**Selected extract**

Could a wave ‘speed bump’ protect coastal communities from storm surge?

The Boston Globe

Alex Berkowitz, founder and CEO of Coastal Protection Solutions, visited the Harborwalk in Boston. Berkowitz’s company is working on building Wavebreakers, structures that act like a wave speed bump to decrease the height and velocity of destructive waves. Erin Clark/Globe Staff

In 2012, Hurricane Sandy ripped through Alex Berkowitz’s hometown of Rockaway Beach in Queens, N.Y.

Her community, a thriving neighborhood where children played on the street and the elderly walked their dogs, was suddenly coated in gray silt.

“It was a difference of night and day,” she recalled. “I remember thinking, I never want anyone to ever experience this.”

**Provided information**
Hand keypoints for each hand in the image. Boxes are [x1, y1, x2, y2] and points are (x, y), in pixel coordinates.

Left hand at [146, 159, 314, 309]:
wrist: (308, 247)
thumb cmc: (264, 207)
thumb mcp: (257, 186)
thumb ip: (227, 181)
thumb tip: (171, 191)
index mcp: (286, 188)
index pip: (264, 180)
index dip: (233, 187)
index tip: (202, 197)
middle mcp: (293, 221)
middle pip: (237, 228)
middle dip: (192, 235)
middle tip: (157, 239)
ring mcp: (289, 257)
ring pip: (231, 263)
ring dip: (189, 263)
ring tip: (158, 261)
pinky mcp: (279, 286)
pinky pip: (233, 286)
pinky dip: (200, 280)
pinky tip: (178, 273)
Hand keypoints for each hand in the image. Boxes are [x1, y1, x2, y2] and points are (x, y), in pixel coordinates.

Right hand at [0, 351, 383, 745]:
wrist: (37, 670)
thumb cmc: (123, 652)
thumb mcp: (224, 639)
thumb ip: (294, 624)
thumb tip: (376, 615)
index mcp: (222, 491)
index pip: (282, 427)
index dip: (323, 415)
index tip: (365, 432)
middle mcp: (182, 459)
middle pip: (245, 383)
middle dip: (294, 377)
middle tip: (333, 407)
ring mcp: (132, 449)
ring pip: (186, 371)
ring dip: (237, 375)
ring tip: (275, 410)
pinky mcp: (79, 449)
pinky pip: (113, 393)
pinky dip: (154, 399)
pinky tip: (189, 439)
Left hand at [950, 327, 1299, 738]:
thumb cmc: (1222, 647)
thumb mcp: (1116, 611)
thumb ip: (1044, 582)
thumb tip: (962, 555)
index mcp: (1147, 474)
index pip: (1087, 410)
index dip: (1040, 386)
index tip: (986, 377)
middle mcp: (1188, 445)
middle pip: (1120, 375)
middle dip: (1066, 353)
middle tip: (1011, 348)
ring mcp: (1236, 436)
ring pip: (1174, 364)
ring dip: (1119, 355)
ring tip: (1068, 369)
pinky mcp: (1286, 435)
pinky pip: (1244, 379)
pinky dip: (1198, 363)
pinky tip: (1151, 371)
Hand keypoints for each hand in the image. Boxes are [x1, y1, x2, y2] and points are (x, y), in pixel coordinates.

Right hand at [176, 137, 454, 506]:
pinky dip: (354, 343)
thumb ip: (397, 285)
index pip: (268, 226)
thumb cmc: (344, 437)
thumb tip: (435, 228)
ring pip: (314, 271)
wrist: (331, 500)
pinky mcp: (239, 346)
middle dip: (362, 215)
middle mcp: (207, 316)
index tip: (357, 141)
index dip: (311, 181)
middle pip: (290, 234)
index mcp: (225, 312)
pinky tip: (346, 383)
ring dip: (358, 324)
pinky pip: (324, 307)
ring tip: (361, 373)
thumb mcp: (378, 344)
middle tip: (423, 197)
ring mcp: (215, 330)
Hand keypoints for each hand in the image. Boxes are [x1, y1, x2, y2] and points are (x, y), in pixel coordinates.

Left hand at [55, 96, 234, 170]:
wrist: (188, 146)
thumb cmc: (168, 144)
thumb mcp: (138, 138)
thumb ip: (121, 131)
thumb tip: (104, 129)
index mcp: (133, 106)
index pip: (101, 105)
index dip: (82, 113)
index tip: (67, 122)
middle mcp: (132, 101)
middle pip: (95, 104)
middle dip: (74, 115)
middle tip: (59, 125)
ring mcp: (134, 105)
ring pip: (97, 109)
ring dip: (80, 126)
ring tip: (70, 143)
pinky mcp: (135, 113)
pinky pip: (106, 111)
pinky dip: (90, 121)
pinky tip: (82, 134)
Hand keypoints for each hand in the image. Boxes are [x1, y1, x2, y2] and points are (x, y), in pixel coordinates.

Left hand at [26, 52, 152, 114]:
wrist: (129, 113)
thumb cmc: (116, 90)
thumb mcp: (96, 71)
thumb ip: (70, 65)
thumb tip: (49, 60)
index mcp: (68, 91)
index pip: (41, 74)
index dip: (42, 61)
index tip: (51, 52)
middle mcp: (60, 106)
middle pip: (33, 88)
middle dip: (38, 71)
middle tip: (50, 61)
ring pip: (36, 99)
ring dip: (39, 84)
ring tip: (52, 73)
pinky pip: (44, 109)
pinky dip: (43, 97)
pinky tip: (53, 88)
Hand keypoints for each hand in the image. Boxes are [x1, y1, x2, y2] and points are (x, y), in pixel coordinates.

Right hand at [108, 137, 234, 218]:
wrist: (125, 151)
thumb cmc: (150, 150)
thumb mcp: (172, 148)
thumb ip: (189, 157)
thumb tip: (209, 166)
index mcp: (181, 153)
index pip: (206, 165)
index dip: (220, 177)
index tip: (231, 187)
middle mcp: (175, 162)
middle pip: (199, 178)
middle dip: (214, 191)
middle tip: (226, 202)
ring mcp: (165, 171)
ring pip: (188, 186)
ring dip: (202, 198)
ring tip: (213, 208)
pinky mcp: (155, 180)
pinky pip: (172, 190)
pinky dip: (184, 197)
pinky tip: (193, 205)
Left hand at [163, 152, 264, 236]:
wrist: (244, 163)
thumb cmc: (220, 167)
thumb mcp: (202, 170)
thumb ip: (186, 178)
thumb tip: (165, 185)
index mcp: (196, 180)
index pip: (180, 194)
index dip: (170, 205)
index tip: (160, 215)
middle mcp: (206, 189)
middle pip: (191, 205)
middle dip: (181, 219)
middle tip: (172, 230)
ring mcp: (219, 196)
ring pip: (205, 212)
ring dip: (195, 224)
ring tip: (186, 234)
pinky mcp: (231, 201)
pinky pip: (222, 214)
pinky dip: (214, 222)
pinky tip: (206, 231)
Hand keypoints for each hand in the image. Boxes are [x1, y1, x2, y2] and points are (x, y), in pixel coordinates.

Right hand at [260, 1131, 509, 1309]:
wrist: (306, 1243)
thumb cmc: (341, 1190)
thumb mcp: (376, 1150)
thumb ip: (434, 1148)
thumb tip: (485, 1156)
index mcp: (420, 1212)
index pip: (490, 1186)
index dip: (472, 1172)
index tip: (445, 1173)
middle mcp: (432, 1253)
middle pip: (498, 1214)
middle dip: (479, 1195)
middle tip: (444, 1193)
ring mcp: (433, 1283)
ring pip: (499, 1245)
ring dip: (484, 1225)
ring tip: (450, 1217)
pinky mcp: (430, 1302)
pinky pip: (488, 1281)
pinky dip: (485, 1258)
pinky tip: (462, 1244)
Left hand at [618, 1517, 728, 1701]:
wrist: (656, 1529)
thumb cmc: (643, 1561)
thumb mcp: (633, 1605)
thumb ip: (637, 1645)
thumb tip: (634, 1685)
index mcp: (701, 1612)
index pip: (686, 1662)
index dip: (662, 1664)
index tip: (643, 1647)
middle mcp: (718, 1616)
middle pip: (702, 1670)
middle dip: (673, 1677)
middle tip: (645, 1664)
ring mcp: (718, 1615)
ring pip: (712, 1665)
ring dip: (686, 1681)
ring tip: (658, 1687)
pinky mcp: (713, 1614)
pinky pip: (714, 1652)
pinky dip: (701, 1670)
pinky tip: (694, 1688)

**Tasks for this exercise**
A. In the article on the wave speed bump, which hurricane struck Rockaway Beach in 2012?
B. Rewrite the passage of the wave speed bump article starting with "Alex Berkowitz, founder" and going on through "in gray silt.", putting "brown mud" in place of "gray silt".

**Problem solutions**
A. Hurricane Sandy

B.
Alex Berkowitz, founder and CEO of Coastal Protection Solutions, visited the Harborwalk in Boston. Berkowitz’s company is working on building Wavebreakers, structures that act like a wave speed bump to decrease the height and velocity of destructive waves. Erin Clark/Globe Staff

In 2012, Hurricane Sandy ripped through Alex Berkowitz’s hometown of Rockaway Beach in Queens, N.Y.

Her community, a thriving neighborhood where children played on the street and the elderly walked their dogs, was suddenly coated in brown mud.